FI, Gasparri su Mulè al posto di Schifani: «E' come se io mi candidassi in Groenlandia»
Il governatore gelido: «Raccolga le firme, auguri». E trapela il “like” telefonico di Confalonieri
da sinistra Schifani, Gasparri, Mulè
«Mulè al posto di Schifani?». Maurizio Gasparri ha un’«opinione telegrafica». Questa: «È come se io dicessi: “Ora mi candido in Groenlandia”. Certo, tutto è possibile. In teoria. Poi c’è anche la realtà…». Il capogruppo di Forza Italia al Senato, sentito da La Sicilia, liquida l’ultimo caso che infiamma il partito in Sicilia come «una boutade d’agosto», su cui «non c’è molto da commentare», poiché trattasi di una questione «irrilevante». Poi, certo «se i siciliani lo volessero come prossimo presidente della Regione, il popolo è sovrano. Ma mi sembra uno scenario improbabile».
I nervi scoperti
La gelida folata da Marettimo, dove Gasparri sta trascorrendo gli ultimi scampoli di vacanza, arriva al culmine di ore di fuoco per i forzisti siciliani. E non solo. L’uscita in cui, sabato sera alla TgR Sicilia, Giorgio Mulè s’è limitato a non smentire l’ipotesi di una sua corsa per Palazzo d’Orléans nel 2027 («Escludo soltanto di diventare tifoso della Roma», ha ironizzato il vicepresidente della Camera), ha toccato i nervi scoperti di un partito sotto stress. E anche il convitato di pietra dello scenario che ha stuzzicato la fantasia di tutta la stampa siciliana, alla fine, ha deciso di uscire allo scoperto. «Qualunque cittadino residente in Sicilia che abbia superato i 21 anni può candidarsi alla Presidenza della Regione Siciliana. L’importante - detta Renato Schifani all’Ansa - è che raccolga a suo sostegno 1.800 firme per la lista regionale e 2.100 per ciascuna lista provinciale che è tenuto a presentare. Auguri».

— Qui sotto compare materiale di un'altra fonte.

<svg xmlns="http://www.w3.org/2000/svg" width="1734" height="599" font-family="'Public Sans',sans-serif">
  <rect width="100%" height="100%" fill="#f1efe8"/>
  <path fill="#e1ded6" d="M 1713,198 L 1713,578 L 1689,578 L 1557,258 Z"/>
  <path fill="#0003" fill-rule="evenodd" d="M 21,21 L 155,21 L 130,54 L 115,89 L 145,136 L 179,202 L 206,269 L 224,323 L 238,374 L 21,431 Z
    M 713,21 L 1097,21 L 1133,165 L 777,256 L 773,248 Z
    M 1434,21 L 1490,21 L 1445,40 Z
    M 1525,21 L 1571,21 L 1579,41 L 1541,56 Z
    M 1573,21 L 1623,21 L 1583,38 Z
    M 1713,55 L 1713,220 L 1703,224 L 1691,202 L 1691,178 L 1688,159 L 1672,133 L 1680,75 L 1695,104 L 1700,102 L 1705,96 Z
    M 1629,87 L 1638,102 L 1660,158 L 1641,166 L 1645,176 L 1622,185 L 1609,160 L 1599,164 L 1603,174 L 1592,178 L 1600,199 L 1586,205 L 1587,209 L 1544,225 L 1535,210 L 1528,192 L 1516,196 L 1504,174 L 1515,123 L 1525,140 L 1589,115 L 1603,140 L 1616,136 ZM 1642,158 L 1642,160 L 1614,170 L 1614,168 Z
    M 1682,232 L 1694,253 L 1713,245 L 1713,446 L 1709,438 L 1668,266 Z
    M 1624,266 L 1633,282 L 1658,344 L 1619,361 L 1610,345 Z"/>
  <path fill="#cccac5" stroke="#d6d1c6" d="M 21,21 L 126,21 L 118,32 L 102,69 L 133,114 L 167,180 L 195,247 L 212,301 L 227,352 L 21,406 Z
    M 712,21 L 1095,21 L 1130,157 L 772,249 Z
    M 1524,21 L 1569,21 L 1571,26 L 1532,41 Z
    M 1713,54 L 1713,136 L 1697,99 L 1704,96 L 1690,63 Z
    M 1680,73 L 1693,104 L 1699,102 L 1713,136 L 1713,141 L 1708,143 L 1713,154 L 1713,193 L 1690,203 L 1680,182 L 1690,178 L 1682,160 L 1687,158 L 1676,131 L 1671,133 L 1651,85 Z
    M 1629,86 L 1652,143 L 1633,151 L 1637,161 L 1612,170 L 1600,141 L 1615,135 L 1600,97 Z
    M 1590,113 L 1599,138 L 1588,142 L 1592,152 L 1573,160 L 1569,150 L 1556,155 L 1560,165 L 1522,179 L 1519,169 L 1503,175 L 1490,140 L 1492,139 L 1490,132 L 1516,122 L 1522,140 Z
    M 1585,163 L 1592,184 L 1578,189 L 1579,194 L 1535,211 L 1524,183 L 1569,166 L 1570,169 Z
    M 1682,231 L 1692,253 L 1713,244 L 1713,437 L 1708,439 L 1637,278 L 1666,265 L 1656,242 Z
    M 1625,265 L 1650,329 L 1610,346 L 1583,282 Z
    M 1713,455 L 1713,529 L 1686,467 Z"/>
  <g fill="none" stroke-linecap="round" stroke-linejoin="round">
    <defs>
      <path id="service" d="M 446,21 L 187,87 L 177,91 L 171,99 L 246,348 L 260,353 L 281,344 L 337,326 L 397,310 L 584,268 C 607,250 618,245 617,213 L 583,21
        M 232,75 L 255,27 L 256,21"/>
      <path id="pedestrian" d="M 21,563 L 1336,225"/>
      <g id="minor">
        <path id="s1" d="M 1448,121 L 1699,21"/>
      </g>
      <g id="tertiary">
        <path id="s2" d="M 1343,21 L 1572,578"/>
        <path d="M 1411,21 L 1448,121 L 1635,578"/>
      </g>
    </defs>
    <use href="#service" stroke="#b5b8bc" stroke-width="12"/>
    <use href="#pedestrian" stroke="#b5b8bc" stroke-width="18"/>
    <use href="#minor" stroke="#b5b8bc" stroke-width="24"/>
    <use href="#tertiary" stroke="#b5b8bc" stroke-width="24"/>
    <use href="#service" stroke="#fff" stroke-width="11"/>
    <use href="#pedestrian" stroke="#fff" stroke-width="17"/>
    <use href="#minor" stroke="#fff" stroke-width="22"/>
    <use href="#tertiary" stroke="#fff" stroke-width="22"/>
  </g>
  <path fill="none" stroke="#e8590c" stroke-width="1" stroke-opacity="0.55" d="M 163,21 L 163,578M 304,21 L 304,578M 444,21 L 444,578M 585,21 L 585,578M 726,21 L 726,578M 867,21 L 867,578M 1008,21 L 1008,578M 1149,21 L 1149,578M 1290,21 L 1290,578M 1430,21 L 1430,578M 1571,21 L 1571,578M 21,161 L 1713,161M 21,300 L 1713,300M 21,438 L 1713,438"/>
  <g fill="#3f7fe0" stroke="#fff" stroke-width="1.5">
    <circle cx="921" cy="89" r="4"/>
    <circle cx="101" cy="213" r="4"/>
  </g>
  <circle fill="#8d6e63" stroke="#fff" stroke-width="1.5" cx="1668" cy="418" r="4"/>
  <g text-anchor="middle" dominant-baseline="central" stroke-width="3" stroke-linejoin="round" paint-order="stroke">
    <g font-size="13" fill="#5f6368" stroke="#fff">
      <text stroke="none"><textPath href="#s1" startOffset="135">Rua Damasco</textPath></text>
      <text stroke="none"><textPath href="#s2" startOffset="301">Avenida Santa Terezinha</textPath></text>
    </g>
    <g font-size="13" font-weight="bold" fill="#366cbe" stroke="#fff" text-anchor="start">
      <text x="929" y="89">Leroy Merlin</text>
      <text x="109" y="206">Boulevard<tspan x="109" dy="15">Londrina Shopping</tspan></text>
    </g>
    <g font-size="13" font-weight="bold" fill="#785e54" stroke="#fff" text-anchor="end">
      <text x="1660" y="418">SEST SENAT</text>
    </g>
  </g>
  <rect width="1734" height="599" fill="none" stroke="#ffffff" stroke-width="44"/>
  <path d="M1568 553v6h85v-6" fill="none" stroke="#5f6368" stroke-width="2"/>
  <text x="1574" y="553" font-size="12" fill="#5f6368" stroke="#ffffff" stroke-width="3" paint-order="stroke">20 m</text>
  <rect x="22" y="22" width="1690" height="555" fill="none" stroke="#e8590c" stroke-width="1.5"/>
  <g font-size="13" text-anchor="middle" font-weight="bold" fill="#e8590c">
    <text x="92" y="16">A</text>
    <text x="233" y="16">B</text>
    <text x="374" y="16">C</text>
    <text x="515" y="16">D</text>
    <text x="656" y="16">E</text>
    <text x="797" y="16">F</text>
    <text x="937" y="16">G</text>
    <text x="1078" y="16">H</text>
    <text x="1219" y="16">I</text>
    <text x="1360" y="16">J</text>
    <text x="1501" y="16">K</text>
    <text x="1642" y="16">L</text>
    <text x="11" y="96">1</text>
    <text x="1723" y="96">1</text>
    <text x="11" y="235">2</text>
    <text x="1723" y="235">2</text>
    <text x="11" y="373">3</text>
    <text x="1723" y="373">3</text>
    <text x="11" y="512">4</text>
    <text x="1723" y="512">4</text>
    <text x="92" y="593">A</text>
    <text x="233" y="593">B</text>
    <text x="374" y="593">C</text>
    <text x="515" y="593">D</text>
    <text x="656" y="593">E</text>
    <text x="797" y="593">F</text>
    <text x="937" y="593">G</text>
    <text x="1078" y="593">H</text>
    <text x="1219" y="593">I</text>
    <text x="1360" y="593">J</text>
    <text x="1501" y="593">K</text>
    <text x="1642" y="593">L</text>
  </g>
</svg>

Il ghiaccio rotto da Schifani
Una risposta sottile e beffarda, maturata dopo una serata di «no comment» e una lunga notte di riflessione. Schifani, rimasto in silenzio dopo aver aperto il fronte dello scontro con Matteo Salvini sulla nomina “portuale” (indigesta) della leghista Annalisa Tardino, rompe il ghiaccio. E lo fa innanzitutto per dare un segnale interno. «Non si può far passare - ragionano i suoi fedelissimi - nemmeno per un secondo il messaggio, del tutto fuorviante, che la leadership di Renato sia in discussione». Anche perché, come ricostruito ieri dal nostro giornale, non sarebbero stati pochi i riscontri, fra telefonate e messaggi, ricevuti da Mulè, che ha lanciato anche l’Opa ostile sul ruolo di coordinatore regionale occupato da Marcello Caruso, a cui sembra aspirare l’eurodeputato Marco Falcone. I giochi non sono ancora fatti, ma è già partito il conto alla rovescia per la prossima primavera, quando ci sarà la prima (storica) elezione “vera” in un partito in cui Silvio Berlusconi ha sempre deciso tutto dall’alto.
Il messaggio in codice
L’altro messaggio in codice di Schifani è diretto proprio al potenziale rivale: se vuoi la guerra, che guerra sia. Il governatore ormai da tempo non nasconde l’ambizione di succedere a se stesso «per completare un ciclo decennale di progetti e riforme». E il fatto che a mettere in discussione il bis sia proprio un esponente di spicco del suo partito è una circostanza che mette l’ex presidnete del Senato sotto stress. «Se Giorgio volesse davvero candidarsi - commenta un deputato regionale tutt’altro che ostile all’idea - non deve bruciare i tempi: per adesso deve volare basso, aspettando il momento giusto». E fra gli alleati c’è chi sostiene che «la scelta del prossimo candidato del centrodestra in Sicilia non è solo una questione interna a Forza Italia: se lo pensano davvero, si sbagliano di grosso». Magari sarà pure così, ma Schifani continua a tessere la sua tela anche al di sopra dello Stretto. Incassando, come fa trapelare il suo entourage, un “like” di alto livello. Quello arrivato in una «cordialissima telefonata» ferragostana con Fedele Confalonieri. «Apprezziamo molto il lavoro che si sta facendo in Sicilia», avrebbe detto a Schifani il presidente di Mediaset ed eterno guru della famiglia Berlusconi. Va da sé che il valore della frase, ancor più che sull’apprezzamento, sta nell’uso del plurale.